Subscription User Count is not Gross Margin
The $20 breakdown chart should not be seen as the endgame. It is more like a valuation reminder at the current stage: when the market cannot yet see enough transparent data on model company gross margins, investors need to discount the assumption that "AI applications inherently equal SaaS."
For model companies like OpenAI and Anthropic that are not yet public, external investors find it challenging to access full financial statements. Financing materials, partner disclosures, cloud cost structures, enterprise package prices, API revenue share, and usage limits all become clues for evaluation. The truly valuable data is not how many paying users there are, but rather the proportion of light users and heavy users, whether enterprise clients are willing to pay higher prices for intensive usage, whether cloud billing costs are decreasing, and whether the decrease in unit inference costs can enter the company's gross margin.
Validation in the chain of public companies will appear more quickly in financial reports. NVIDIA's overall gross margin and data center revenue growth, TSMC's advanced process and packaging demand, HBM vendor prices and margins, cloud provider capital expenditure intensity—all will continue to reflect whether AI usage is still permeating towards the infrastructure end. If these indicators remain strong and there is a lack of evidence of gross margin improvement in the model application layer, the market will continue to assign a more certain valuation premium to the infrastructure.

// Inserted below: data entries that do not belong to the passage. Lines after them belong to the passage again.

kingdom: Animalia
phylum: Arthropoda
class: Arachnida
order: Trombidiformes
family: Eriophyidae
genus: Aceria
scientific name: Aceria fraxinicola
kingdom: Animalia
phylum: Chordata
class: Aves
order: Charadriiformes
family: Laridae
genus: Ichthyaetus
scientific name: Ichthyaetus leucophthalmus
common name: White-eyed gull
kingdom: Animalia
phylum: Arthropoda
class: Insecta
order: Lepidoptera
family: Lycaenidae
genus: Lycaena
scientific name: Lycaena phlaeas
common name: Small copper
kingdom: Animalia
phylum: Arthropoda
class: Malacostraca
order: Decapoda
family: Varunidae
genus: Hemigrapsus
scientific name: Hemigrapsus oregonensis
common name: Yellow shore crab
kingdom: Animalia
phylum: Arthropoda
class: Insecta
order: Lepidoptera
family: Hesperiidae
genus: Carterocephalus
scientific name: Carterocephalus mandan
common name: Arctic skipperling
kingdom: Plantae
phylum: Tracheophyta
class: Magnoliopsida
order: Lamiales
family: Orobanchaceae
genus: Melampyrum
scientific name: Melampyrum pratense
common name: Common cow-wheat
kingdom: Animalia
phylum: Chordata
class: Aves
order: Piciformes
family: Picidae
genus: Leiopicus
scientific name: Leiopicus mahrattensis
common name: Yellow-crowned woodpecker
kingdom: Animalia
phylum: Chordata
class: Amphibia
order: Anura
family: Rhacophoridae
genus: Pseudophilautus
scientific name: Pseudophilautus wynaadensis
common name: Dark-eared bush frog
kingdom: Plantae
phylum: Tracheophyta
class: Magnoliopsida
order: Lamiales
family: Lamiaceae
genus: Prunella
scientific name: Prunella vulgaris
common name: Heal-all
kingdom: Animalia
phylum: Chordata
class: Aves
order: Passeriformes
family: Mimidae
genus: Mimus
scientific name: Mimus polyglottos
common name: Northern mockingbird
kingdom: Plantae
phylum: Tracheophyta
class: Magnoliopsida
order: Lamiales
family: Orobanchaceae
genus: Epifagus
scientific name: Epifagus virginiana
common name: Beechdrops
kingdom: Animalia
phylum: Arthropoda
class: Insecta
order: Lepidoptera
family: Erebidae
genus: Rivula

Ultimately, for model companies to reclaim a higher valuation anchor, they need to prove not only that users are willing to pay $20 but that after intensive usage, these subscription fees can still leave behind enough gross margin. The next round of pricing discrepancies is likely not in the headline number of ARR but in whether inference costs, package restrictions, and enterprise payment prices can all align simultaneously.